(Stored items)
_ _ _

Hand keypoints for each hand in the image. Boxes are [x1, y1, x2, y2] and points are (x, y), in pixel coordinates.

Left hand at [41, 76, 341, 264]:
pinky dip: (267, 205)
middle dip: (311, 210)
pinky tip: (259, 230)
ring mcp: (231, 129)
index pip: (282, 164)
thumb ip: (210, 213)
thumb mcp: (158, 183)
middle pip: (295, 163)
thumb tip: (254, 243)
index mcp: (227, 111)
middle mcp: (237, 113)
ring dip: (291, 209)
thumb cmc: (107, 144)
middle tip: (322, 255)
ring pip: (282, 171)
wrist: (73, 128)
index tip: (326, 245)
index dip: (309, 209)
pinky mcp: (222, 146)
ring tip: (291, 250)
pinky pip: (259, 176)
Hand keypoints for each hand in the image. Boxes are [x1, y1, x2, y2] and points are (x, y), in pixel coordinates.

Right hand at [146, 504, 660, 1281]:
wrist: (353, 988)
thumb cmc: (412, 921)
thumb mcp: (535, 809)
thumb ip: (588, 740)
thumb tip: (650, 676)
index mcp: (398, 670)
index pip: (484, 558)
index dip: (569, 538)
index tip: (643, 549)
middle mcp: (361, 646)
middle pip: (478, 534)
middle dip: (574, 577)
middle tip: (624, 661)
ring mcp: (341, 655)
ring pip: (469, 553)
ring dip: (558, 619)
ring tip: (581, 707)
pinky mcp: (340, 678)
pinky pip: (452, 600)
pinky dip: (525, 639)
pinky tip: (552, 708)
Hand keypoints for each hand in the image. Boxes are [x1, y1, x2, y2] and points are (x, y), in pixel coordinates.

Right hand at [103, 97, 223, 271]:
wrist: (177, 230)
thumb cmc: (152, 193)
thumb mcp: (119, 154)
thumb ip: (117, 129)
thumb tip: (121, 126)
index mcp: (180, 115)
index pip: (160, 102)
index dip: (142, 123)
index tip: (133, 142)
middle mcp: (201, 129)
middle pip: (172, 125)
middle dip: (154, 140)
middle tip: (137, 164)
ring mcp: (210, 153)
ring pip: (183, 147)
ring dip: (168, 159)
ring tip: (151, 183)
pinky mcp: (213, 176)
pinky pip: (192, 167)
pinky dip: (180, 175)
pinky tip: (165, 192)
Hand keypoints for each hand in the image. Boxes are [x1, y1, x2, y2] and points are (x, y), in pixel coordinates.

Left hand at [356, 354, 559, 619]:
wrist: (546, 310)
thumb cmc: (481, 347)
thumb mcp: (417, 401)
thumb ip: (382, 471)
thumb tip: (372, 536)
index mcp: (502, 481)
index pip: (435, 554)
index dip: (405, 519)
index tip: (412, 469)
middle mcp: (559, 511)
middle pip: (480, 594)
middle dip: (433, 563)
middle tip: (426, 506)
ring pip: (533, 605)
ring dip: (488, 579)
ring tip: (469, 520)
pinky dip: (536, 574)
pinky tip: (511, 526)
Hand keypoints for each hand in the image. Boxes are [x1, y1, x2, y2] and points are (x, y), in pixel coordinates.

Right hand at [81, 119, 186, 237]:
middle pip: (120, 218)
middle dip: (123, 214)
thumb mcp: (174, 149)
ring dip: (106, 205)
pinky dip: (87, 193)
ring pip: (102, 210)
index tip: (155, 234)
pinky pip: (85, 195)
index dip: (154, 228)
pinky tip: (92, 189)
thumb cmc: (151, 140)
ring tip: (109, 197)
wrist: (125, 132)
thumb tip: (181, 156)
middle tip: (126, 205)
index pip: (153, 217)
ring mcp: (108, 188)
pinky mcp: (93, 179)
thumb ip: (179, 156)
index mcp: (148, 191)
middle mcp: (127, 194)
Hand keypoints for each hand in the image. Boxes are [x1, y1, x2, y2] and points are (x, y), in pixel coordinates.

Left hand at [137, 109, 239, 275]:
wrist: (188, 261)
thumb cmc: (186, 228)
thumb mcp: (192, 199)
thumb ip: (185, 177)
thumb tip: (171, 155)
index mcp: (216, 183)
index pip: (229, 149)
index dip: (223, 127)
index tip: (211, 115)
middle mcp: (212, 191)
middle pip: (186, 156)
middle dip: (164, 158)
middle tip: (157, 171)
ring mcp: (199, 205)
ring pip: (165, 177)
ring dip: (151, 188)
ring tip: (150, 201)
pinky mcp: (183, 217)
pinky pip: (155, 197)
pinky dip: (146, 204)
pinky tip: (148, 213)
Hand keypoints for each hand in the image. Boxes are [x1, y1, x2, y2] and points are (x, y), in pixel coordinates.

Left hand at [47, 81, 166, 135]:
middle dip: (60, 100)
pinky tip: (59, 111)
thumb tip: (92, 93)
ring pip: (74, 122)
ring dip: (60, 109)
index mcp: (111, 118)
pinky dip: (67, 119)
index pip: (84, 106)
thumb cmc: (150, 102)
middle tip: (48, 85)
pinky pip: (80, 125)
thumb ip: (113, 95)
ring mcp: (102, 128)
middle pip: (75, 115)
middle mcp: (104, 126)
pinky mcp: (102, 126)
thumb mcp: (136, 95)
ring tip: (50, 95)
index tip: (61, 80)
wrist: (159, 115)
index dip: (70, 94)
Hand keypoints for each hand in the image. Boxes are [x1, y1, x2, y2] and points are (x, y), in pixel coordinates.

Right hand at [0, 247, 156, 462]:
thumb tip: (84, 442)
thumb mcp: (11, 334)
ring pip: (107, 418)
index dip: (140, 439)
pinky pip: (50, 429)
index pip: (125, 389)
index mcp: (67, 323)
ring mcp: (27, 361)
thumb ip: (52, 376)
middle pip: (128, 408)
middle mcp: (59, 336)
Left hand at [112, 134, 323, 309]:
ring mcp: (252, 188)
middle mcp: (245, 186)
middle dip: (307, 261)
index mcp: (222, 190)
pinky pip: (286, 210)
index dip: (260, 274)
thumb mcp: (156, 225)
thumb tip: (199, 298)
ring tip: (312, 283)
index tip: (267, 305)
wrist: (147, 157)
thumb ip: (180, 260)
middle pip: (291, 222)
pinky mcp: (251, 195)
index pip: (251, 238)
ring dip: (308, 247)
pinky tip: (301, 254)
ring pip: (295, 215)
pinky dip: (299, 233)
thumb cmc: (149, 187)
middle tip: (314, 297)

_ _ _

• **ASSIGNMENT**
Your response should hold the lines from the first line of the entries above through the line with "ring mcp: (341, 655)", each retyped exactly, and nothing else.

• **ANSWER**
Hand keypoints for each hand in the image. Boxes are [x1, y1, x2, y2] and points are (x, y), in pixel coordinates.

Left hand at [41, 76, 341, 264]:
pinky dip: (267, 205)
middle dip: (311, 210)
pinky tip: (259, 230)
ring mcp: (231, 129)
index pip: (282, 164)
thumb ip: (210, 213)
thumb mcp: (158, 183)
middle pip: (295, 163)
thumb tip: (254, 243)
index mcp: (227, 111)
middle mcp: (237, 113)
ring dip: (291, 209)
thumb cmc: (107, 144)
middle tip: (322, 255)
ring pip: (282, 171)
wrist: (73, 128)
index tip: (326, 245)
index dip: (309, 209)
pinky mcp: (222, 146)
ring tip: (291, 250)
pinky pip: (259, 176)
Hand keypoints for each hand in the image. Boxes are [x1, y1, x2, y2] and points are (x, y), in pixel coordinates.

Right hand at [146, 504, 660, 1281]:
wrist: (353, 988)
thumb cmc: (412, 921)
thumb mcp: (535, 809)
thumb ip: (588, 740)
thumb tip: (650, 676)
index mcp: (398, 670)
index pip: (484, 558)
index dip: (569, 538)
index tip: (643, 549)
middle mcp: (361, 646)
middle pip: (478, 534)
middle dip: (574, 577)
middle tip: (624, 661)
ring mcp: (341, 655)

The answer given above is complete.